──────── SUPPLIED DATA ────────
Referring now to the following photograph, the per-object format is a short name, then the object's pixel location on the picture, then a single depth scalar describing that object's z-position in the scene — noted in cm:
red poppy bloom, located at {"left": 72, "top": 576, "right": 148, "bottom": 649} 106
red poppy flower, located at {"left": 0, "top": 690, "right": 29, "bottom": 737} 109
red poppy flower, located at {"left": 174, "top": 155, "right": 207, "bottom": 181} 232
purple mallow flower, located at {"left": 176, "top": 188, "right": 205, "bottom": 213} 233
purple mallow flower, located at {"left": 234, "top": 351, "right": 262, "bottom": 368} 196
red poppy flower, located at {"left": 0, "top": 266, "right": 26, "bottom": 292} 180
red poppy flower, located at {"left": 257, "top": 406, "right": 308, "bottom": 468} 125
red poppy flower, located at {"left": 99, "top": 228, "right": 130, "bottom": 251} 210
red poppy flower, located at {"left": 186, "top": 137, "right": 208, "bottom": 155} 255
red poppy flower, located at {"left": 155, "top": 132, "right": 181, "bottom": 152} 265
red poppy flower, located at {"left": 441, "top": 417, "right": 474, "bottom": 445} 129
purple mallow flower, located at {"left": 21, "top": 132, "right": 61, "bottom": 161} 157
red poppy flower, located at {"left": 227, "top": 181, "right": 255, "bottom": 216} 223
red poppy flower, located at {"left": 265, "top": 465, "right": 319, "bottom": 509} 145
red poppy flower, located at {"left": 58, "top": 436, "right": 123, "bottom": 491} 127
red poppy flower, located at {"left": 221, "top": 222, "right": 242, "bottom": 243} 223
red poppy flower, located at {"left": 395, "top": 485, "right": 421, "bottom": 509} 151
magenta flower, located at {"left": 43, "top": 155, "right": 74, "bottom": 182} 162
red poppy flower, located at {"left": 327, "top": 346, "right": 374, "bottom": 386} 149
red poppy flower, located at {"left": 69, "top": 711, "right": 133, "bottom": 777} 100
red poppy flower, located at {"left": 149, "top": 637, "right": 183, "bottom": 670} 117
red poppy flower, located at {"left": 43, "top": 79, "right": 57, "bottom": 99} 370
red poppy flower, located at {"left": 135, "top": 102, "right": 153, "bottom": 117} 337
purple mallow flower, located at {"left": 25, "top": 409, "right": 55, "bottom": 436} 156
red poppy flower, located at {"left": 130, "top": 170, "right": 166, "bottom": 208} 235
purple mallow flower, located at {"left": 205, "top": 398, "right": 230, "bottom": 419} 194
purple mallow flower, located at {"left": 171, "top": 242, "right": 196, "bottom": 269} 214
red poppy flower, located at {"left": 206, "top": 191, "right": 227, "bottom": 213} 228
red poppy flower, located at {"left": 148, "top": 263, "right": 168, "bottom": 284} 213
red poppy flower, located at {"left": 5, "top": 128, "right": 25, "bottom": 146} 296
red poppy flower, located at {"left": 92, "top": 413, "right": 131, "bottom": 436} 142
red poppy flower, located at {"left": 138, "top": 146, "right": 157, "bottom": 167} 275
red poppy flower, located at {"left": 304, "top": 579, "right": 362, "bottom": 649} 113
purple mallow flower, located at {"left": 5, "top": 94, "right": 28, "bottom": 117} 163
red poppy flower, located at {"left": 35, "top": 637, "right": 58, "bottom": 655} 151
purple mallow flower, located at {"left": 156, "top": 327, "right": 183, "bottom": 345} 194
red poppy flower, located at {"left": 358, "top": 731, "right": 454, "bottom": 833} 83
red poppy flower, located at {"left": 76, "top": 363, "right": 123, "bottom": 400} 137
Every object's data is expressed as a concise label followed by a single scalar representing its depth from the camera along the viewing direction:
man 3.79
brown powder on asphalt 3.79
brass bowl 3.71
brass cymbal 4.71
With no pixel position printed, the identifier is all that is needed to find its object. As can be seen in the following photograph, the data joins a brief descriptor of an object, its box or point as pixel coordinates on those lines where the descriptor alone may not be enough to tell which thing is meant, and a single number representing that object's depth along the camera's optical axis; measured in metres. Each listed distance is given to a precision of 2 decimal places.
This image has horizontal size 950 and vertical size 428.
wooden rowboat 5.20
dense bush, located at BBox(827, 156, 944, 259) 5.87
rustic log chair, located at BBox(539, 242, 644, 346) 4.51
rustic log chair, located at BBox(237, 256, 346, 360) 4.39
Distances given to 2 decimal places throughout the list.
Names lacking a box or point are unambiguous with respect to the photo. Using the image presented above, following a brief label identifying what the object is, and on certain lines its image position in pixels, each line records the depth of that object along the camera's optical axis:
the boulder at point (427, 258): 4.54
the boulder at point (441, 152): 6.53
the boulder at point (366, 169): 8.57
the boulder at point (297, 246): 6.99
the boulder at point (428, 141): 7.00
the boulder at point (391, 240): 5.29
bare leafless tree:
────────
AIM OF THE EXERCISE » Copy the material above verbatim.

OUTPUT FOR THIS EXERCISE »
Referring now to the following photograph, the per-object format is a short name, then the object's pixel location on the picture, then a single depth scalar describing that object's z-position in the scene — noted in cm:
red poppy bloom, located at {"left": 72, "top": 576, "right": 148, "bottom": 649} 106
red poppy flower, located at {"left": 0, "top": 690, "right": 29, "bottom": 737} 109
red poppy flower, located at {"left": 174, "top": 155, "right": 207, "bottom": 181} 232
purple mallow flower, located at {"left": 176, "top": 188, "right": 205, "bottom": 213} 233
purple mallow flower, located at {"left": 234, "top": 351, "right": 262, "bottom": 368} 196
red poppy flower, located at {"left": 0, "top": 266, "right": 26, "bottom": 292} 180
red poppy flower, located at {"left": 257, "top": 406, "right": 308, "bottom": 468} 125
red poppy flower, located at {"left": 99, "top": 228, "right": 130, "bottom": 251} 210
red poppy flower, located at {"left": 186, "top": 137, "right": 208, "bottom": 155} 255
red poppy flower, located at {"left": 155, "top": 132, "right": 181, "bottom": 152} 265
red poppy flower, located at {"left": 441, "top": 417, "right": 474, "bottom": 445} 129
purple mallow flower, located at {"left": 21, "top": 132, "right": 61, "bottom": 161} 157
red poppy flower, located at {"left": 227, "top": 181, "right": 255, "bottom": 216} 223
red poppy flower, located at {"left": 265, "top": 465, "right": 319, "bottom": 509} 145
red poppy flower, located at {"left": 58, "top": 436, "right": 123, "bottom": 491} 127
red poppy flower, located at {"left": 221, "top": 222, "right": 242, "bottom": 243} 223
red poppy flower, located at {"left": 395, "top": 485, "right": 421, "bottom": 509} 151
magenta flower, located at {"left": 43, "top": 155, "right": 74, "bottom": 182} 162
red poppy flower, located at {"left": 327, "top": 346, "right": 374, "bottom": 386} 149
red poppy flower, located at {"left": 69, "top": 711, "right": 133, "bottom": 777} 100
red poppy flower, located at {"left": 149, "top": 637, "right": 183, "bottom": 670} 117
red poppy flower, located at {"left": 43, "top": 79, "right": 57, "bottom": 99} 370
red poppy flower, located at {"left": 135, "top": 102, "right": 153, "bottom": 117} 337
purple mallow flower, located at {"left": 25, "top": 409, "right": 55, "bottom": 436} 156
red poppy flower, located at {"left": 130, "top": 170, "right": 166, "bottom": 208} 235
purple mallow flower, located at {"left": 205, "top": 398, "right": 230, "bottom": 419} 194
purple mallow flower, located at {"left": 171, "top": 242, "right": 196, "bottom": 269} 214
red poppy flower, located at {"left": 206, "top": 191, "right": 227, "bottom": 213} 228
red poppy flower, located at {"left": 148, "top": 263, "right": 168, "bottom": 284} 213
red poppy flower, located at {"left": 5, "top": 128, "right": 25, "bottom": 146} 296
red poppy flower, located at {"left": 92, "top": 413, "right": 131, "bottom": 436} 142
red poppy flower, located at {"left": 138, "top": 146, "right": 157, "bottom": 167} 275
red poppy flower, located at {"left": 304, "top": 579, "right": 362, "bottom": 649} 113
purple mallow flower, located at {"left": 5, "top": 94, "right": 28, "bottom": 117} 163
red poppy flower, located at {"left": 35, "top": 637, "right": 58, "bottom": 655} 151
purple mallow flower, located at {"left": 156, "top": 327, "right": 183, "bottom": 345} 194
red poppy flower, located at {"left": 358, "top": 731, "right": 454, "bottom": 833} 83
red poppy flower, located at {"left": 76, "top": 363, "right": 123, "bottom": 400} 137
Every object's data is expressed as a concise label followed by a single scalar representing its depth from the camera along the viewing direction:
man 3.79
brown powder on asphalt 3.79
brass bowl 3.71
brass cymbal 4.71
With no pixel position printed, the identifier is all that is needed to find its object. As can be seen in the following photograph, the data joins a brief descriptor of an object, its box or point as pixel coordinates on those lines where the descriptor alone may not be enough to tell which thing is meant, and a single number representing that object's depth along the camera's optical axis; measured in metres. Each listed distance is given to a precision of 2 decimal places.
This image has horizontal size 950 and vertical size 428.
wooden rowboat 5.20
dense bush, located at BBox(827, 156, 944, 259) 5.87
rustic log chair, located at BBox(539, 242, 644, 346) 4.51
rustic log chair, located at BBox(237, 256, 346, 360) 4.39
Distances given to 2 decimal places throughout the list.
Names lacking a box or point are unambiguous with respect to the photo. Using the image presented above, following a brief label identifying what the object is, and on certain lines its image position in pixels, each line records the depth of that object along the camera's optical axis:
the boulder at point (427, 258): 4.54
the boulder at point (441, 152): 6.53
the boulder at point (366, 169): 8.57
the boulder at point (297, 246): 6.99
the boulder at point (428, 141): 7.00
the boulder at point (391, 240): 5.29
bare leafless tree:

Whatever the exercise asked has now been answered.